12. What is the Flush+Reload side-channel technique used for?

A) Flushing the TLB and reloading page tables after a context switch B) Flushing a cache line with CLFLUSH, then measuring the reload time to determine if another process accessed that line C) Flushing the µop cache and reloading instructions from memory D) Flushing write-combining buffers before a memory barrier

Answer: B — Flush+Reload is a cache side-channel attack: the attacker flushes a specific cache line using CLFLUSH, waits for a victim process to run, then measures how long it takes to reload that address. A fast reload (cache hit) means the victim accessed that line; a slow reload (cache miss) means it did not. This technique is used in Spectre and related attacks to exfiltrate secrets through memory access patterns.

13. Cache tiling (blocking) primarily addresses which type of cache miss?

A) Compulsory misses (cold misses on first access) B) Capacity misses (working set too large for cache) C) Conflict misses (two addresses mapping to the same set) D) Coherence misses (other cores invalidating lines)

Answer: B — Tiling divides the computation into blocks small enough to fit the active working set in cache. For a naive matrix multiply, the entire matrix B must be accessed for each row of A — far exceeding L2 capacity. With tiling, only one B tile is active at a time. The same B tile elements are reused many times before eviction, eliminating capacity misses during that tile's computation.

14. What is PREFETCHNTA used for, and how does it differ from PREFETCHT0?

A) PREFETCHNTA is faster because it only prefetches to L1 while PREFETCHT0 prefetches to all levels B) PREFETCHNTA prefetches with "non-temporal" hint, loading into L1 but minimizing L2/L3 pollution; PREFETCHT0 prefetches to L1, L2, and L3 C) PREFETCHNTA is deprecated; PREFETCHT0 should always be used instead D) PREFETCHNTA triggers a hardware prefetch unit while PREFETCHT0 is a software hint only

Answer: B — PREFETCHNTA (Non-Temporal Aligned) hints that the data will be used once and should not fill all cache levels. It loads to L1 with minimal insertion in L2/L3, avoiding eviction of frequently-used data. Use it when reading large data that will be processed exactly once (e.g., memcpy source). PREFETCHT0 fills L1+L2+L3, appropriate for data that will be reused within a moderate time window.

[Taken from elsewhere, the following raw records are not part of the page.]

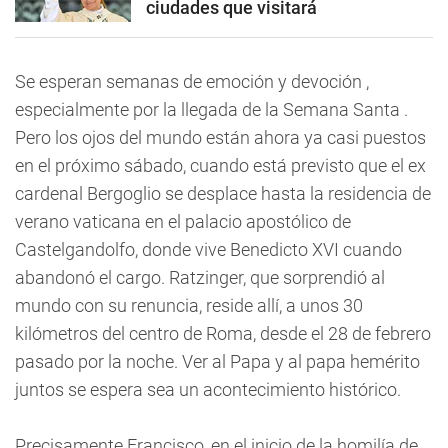
ciudades que visitará
Se esperan semanas de emoción y devoción ,
especialmente por la llegada de la Semana Santa .
Pero los ojos del mundo están ahora ya casi puestos
en el próximo sábado, cuando está previsto que el ex
cardenal Bergoglio se desplace hasta la residencia de
verano vaticana en el palacio apostólico de
Castelgandolfo, donde vive Benedicto XVI cuando
abandonó el cargo. Ratzinger, que sorprendió al
mundo con su renuncia, reside allí, a unos 30
kilómetros del centro de Roma, desde el 28 de febrero
pasado por la noche. Ver al Papa y al papa hemérito
juntos se espera sea un acontecimiento histórico.
Precisamente Francisco, en el inicio de la homilía de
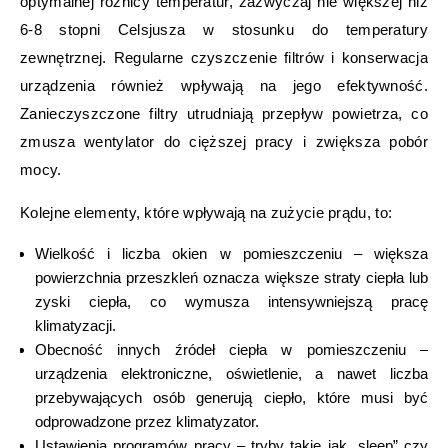
optymalnej różnicy temperatur, zazwyczaj nie większej niż
6-8 stopni Celsjusza w stosunku do temperatury
zewnętrznej. Regularne czyszczenie filtrów i konserwacja
urządzenia również wpływają na jego efektywność.
Zanieczyszczone filtry utrudniają przepływ powietrza, co
zmusza wentylator do cięższej pracy i zwiększa pobór
mocy.
Kolejne elementy, które wpływają na zużycie prądu, to:
Wielkość i liczba okien w pomieszczeniu – większa
powierzchnia przeszkleń oznacza większe straty ciepła lub
zyski ciepła, co wymusza intensywniejszą pracę
klimatyzacji.
Obecność innych źródeł ciepła w pomieszczeniu –
urządzenia elektroniczne, oświetlenie, a nawet liczba
przebywających osób generują ciepło, które musi być
odprowadzone przez klimatyzator.
Ustawienia programów pracy – tryby takie jak „sleep” czy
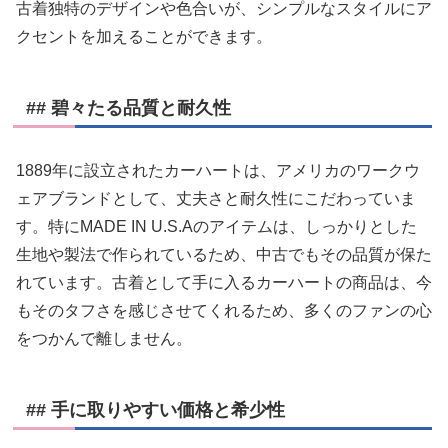
古着独特のデザインや色合いが、シンプルなスタイルにア
クセントを加えることができます。
## 碧々たる品質と耐久性
1889年に設立されたカーハートは、アメリカのワークウ
ェアブランドとして、丈夫さと耐久性にこだわっていま
す。特にMADE IN U.S.Aのアイテムは、しっかりとした
生地や製法で作られているため、中古でもその品質が保た
れています。古着として手に入るカーハートの商品は、今
もそのタフさを感じさせてくれるため、多くのファンの心
をつかんで離しません。
## 手に取りやすい価格と希少性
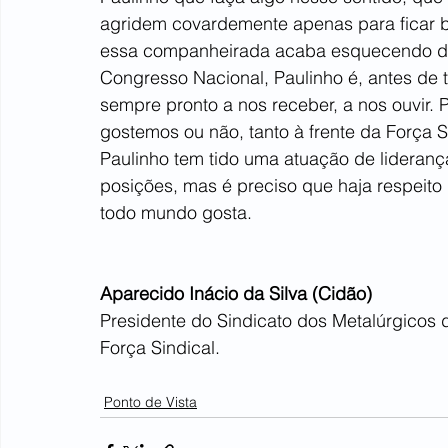
agridem covardemente apenas para ficar b
essa companheirada acaba esquecendo do c
Congresso Nacional, Paulinho é, antes de 
sempre pronto a nos receber, a nos ouvir. 
gostemos ou não, tanto à frente da Força S
Paulinho tem tido uma atuação de lideranç
posições, mas é preciso que haja respeito
todo mundo gosta.
Aparecido Inácio da Silva (Cidão)
Presidente do Sindicato dos Metalúrgicos d
Força Sindical.
Ponto de Vista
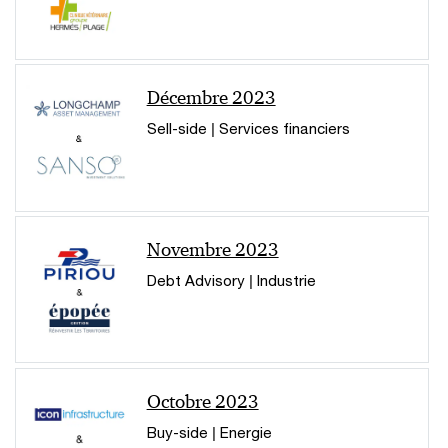
Décembre 2023
Sell-side | Services financiers
Novembre 2023
Debt Advisory | Industrie
Octobre 2023
Buy-side | Energie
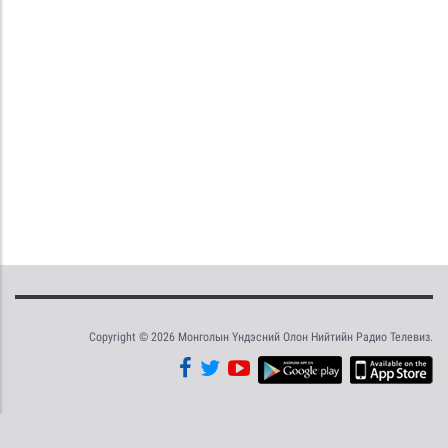
Copyright © 2026 Монголын Үндэсний Олон Нийтийн Радио Телевиз.
Tweet
Facebook
Share this selection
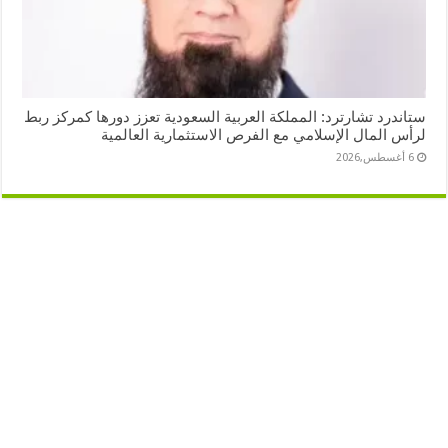
ستاندرد تشارترد: المملكة العربية السعودية تعزز دورها كمركز ربط
لرأس المال الإسلامي مع الفرص الاستثمارية العالمية
6 أغسطس,2026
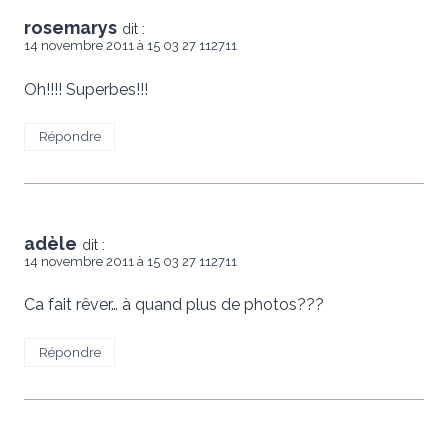
rosemarys
dit :
14 novembre 2011 à 15 03 27 112711
Oh!!!! Superbes!!!
Répondre
adèle
dit :
14 novembre 2011 à 15 03 27 112711
Ca fait rêver… à quand plus de photos???
Répondre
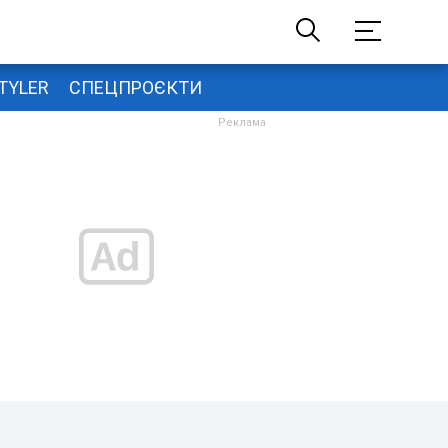
TYLER
СПЕЦПРОЄКТИ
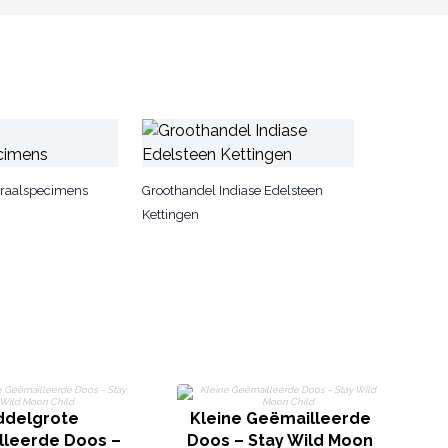
raalspecimens
Groothandel Indiase Edelsteen
Kettingen
M
ddelgrote
Kleine Geëmailleerde
lleerde Doos –
Doos – Stay Wild Moon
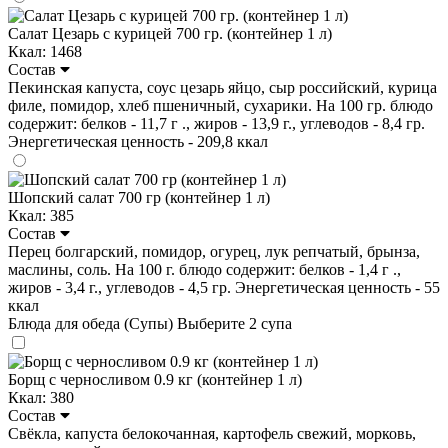
Салат Цезарь с курицей 700 гр. (контейнер 1 л)
Ккал: 1468
Состав
Пекинская капуста, соус цезарь яйцо, сыр российский, курица
филе, помидор, хлеб пшеничный, сухарики. На 100 гр. блюдо
содержит: белков - 11,7 г ., жиров - 13,9 г., углеводов - 8,4 гр.
Энергетическая ценность - 209,8 ккал
Шопский салат 700 гр (контейнер 1 л)
Ккал: 385
Состав
Перец болгарский, помидор, огурец, лук репчатый, брынза,
маслины, соль. На 100 г. блюдо содержит: белков - 1,4 г .,
жиров - 3,4 г., углеводов - 4,5 гр. Энергетическая ценность - 55
ккал
Блюда для обеда (Супы)
Выберите 2 супа
Борщ с черносливом 0.9 кг (контейнер 1 л)
Ккал: 380
Состав
Свёкла, капуста белокочанная, картофель свежий, морковь,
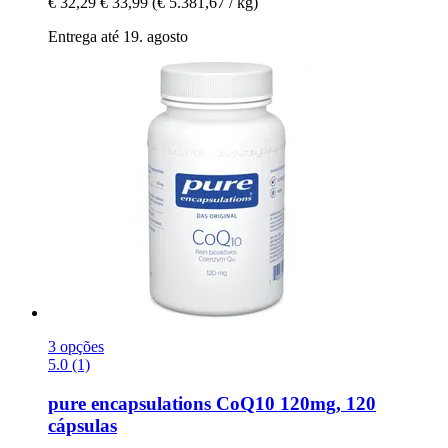
€ 32,29
€ 33,99
(€ 5.381,67 / kg)
Entrega até 19. agosto
3 opções
5.0 (1)
pure encapsulations
CoQ10 120mg, 120
cápsulas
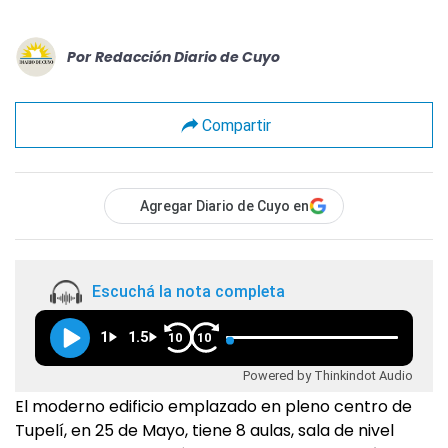
Por
Redacción Diario de Cuyo
Compartir
Agregar Diario de Cuyo en
Escuchá la nota completa
1
1.5
10
10
Powered by Thinkindot Audio
El moderno edificio emplazado en pleno centro de
Tupelí, en 25 de Mayo, tiene 8 aulas, sala de nivel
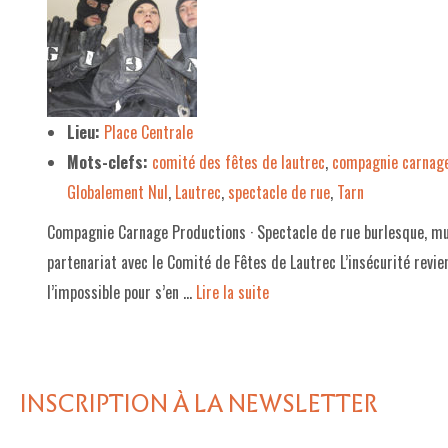
LE PROJET DE TERRITOIRE
LE CAFÉ/RESTO
LES FORMULES
Lieu:
Place Centrale
Mots-clefs:
comité des fêtes de lautrec
,
compagnie carnage
LA CARTE
Globalement Nul
,
Lautrec
,
spectacle de rue
,
Tarn
NOS FOURNISSEUR·EUSE·S
Compagnie Carnage Productions · Spectacle de rue burlesque, muet
LA LIBRAIRIE
partenariat avec le Comité de Fêtes de Lautrec L’insécurité revien
UNE LIBRAIRIE INDÉPENDANTE
l’impossible pour s’en …
Lire la suite­­
COMMANDER UN LIVRE
LES EXPOSITIONS
INSCRIPTION À LA NEWSLETTER
INFOS & ACCESSIBILITÉ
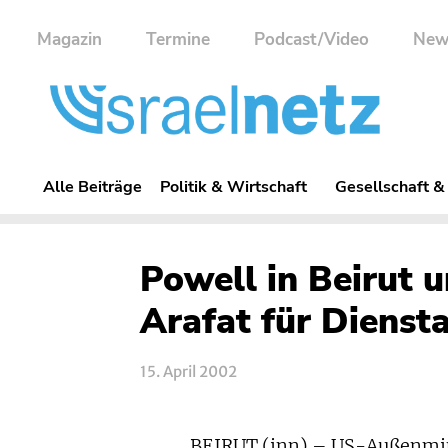
Magazin
Termine
Podcast/Video
New
Alle Beiträge
Politik & Wirtschaft
Gesellschaft &
Powell in Beirut 
Arafat für Dienst
15. April 2002
BEIRUT (inn) – US-Außenmin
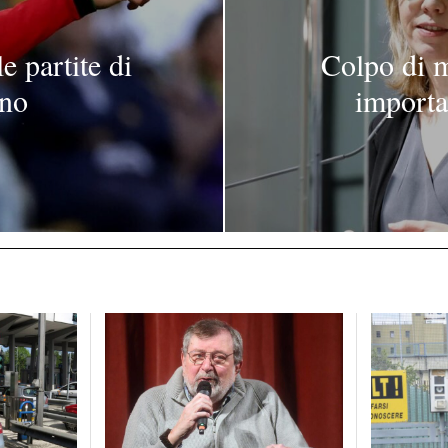
e partite di
Colpo di m
gno
importa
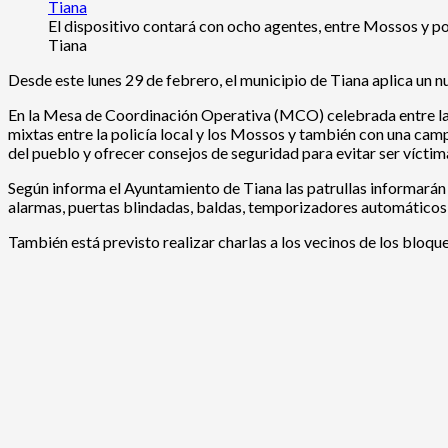
El dispositivo contará con ocho agentes, entre Mossos y pol
Tiana
Desde este lunes 29 de febrero, el municipio de Tiana aplica un nu
En la Mesa de Coordinación Operativa (MCO) celebrada entre la P
mixtas entre la policía local y los Mossos y también con una camp
del pueblo y ofrecer consejos de seguridad para evitar ser víctima
Según informa el Ayuntamiento de Tiana las patrullas informarán
alarmas, puertas blindadas, baldas, temporizadores automáticos 
También está previsto realizar charlas a los vecinos de los bloqu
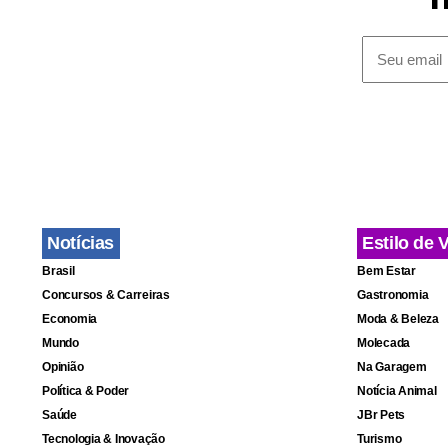
Domicilia
candidatura
Intitulado “
(18) pelo ve
líderes de 
direitos fun
Notícias
Estilo de 
“Nenhum líd
Brasil
Bem Estar
que outro Es
Concursos & Carreiras
Gastronomia
Economia
Moda & Beleza
“ações unil
Mundo
Molecada
Opinião
Na Garagem
“É particul
Política & Poder
Notícia Animal
Saúde
JBr Pets
Latina e ao 
Tecnologia & Inovação
Turismo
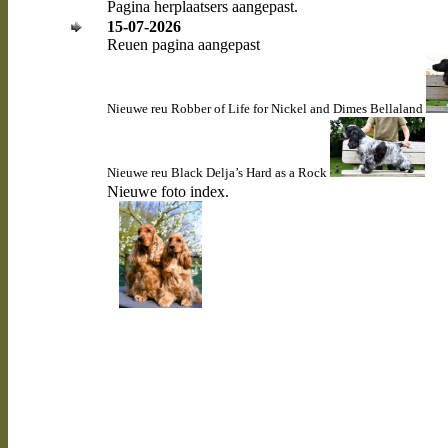
Pagina herplaatsers aangepast.
15-07-2026
Reuen pagina aangepast
Nieuwe reu Robber of Life for Nickel and Dimes Bellaland
Nieuwe reu
Black Delja’s Hard as a Rock
Nieuwe foto index.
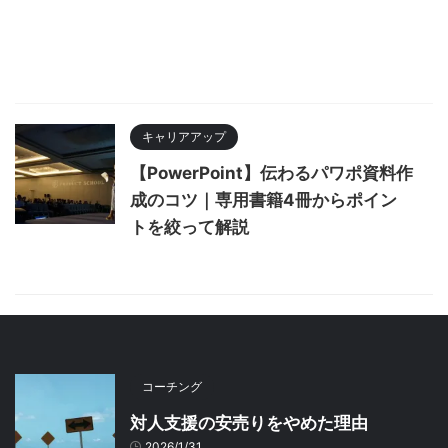
キャリアアップ
【PowerPoint】伝わるパワポ資料作
成のコツ｜専用書籍4冊からポイン
トを絞って解説
コーチング
対人支援の安売りをやめた理由
2026/1/31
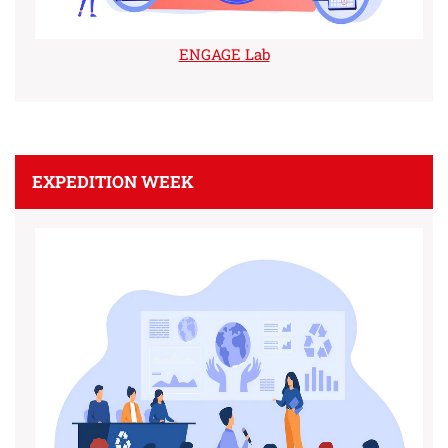
ENGAGE Lab
EXPEDITION WEEK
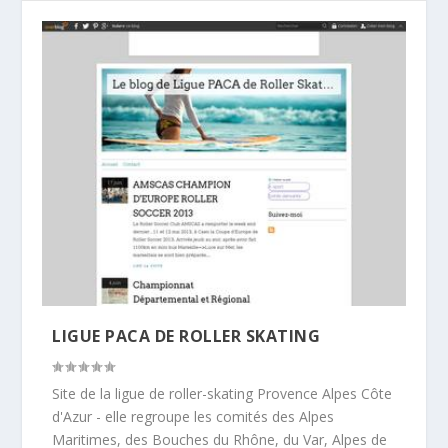
LIGUE PACA DE ROLLER SKATING
Site de la ligue de roller-skating Provence Alpes Côte
d'Azur - elle regroupe les comités des Alpes
Maritimes, des Bouches du Rhône, du Var, Alpes de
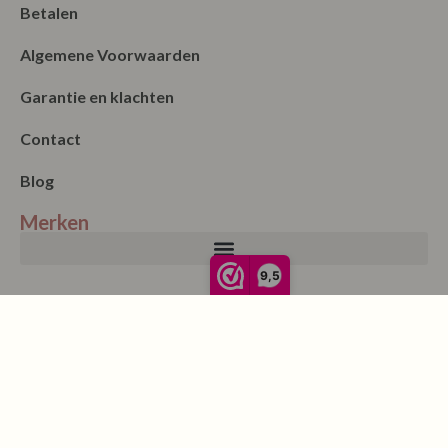
Betalen
Algemene Voorwaarden
Garantie en klachten
Contact
Blog
Merken
9,5
Nieuwsbrief
Verzenden
Onze winkel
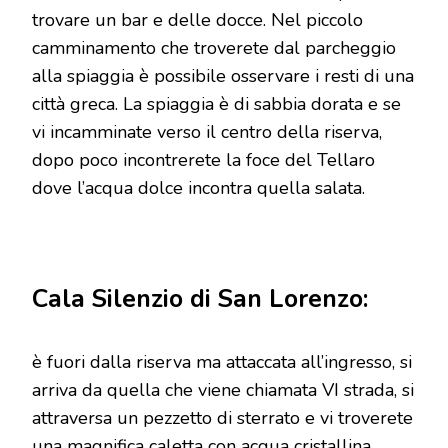
trovare un bar e delle docce. Nel piccolo
camminamento che troverete dal parcheggio
alla spiaggia è possibile osservare i resti di una
città greca. La spiaggia è di sabbia dorata e se
vi incamminate verso il centro della riserva,
dopo poco incontrerete la foce del Tellaro
dove l’acqua dolce incontra quella salata.
Cala Silenzio di San Lorenzo:
è fuori dalla riserva ma attaccata all’ingresso, si
arriva da quella che viene chiamata VI strada, si
attraversa un pezzetto di sterrato e vi troverete
una magnifica caletta con acqua cristallina.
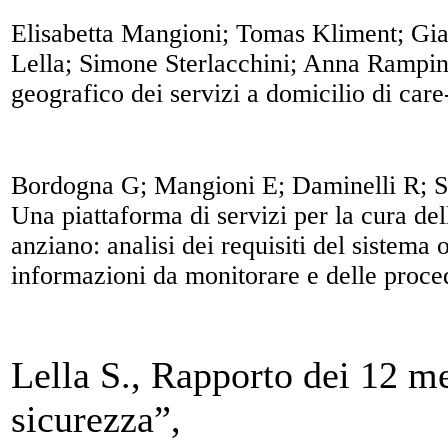
Elisabetta Mangioni; Tomas Kliment; Gi
Lella; Simone Sterlacchini; Anna Rampin
geografico dei servizi a domicilio di ca
Bordogna G; Mangioni E; Daminelli R; St
Una piattaforma di servizi per la cura dell
anziano: analisi dei requisiti del sistema
informazioni da monitorare e delle proce
Lella S., Rapporto dei 12 mes
sicurezza”,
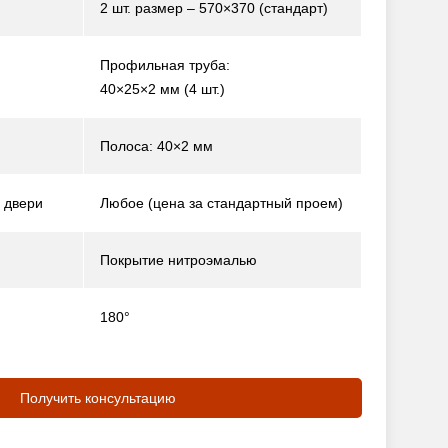
2 шт. размер – 570×370 (стандарт)
Профильная труба:
40×25×2 мм (4 шт.)
Полоса: 40×2 мм
 двери
Любое (цена за стандартный проем)
Покрытие нитроэмалью
180°
Получить консультацию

15. A benchmark measures DDR5 memory bandwidth at 50 GB/s for a large array traversal, while the theoretical peak is 76.8 GB/s. What explains this gap?

A) The CPU is executing too many instructions, consuming cycles that could be used for memory access B) DRAM requires refresh cycles, during which no reads occur; row activation overhead limits sustained bandwidth below theoretical peak C) The cache is too small to buffer the transfers efficiently D) The OS is intercepting every memory access for security checking

Answer: B — Theoretical memory bandwidth assumes continuous, perfectly pipelined access. Real workloads incur overhead from row activation (tRCD), precharge (tRP), and periodic DRAM refresh (tREFI). Additionally, the memory controller has finite request queue depth, and random access patterns reduce efficiency below sequential bandwidth. Typical sustained bandwidth for sequential access is 65–85% of theoretical peak; random access can be 20–40%.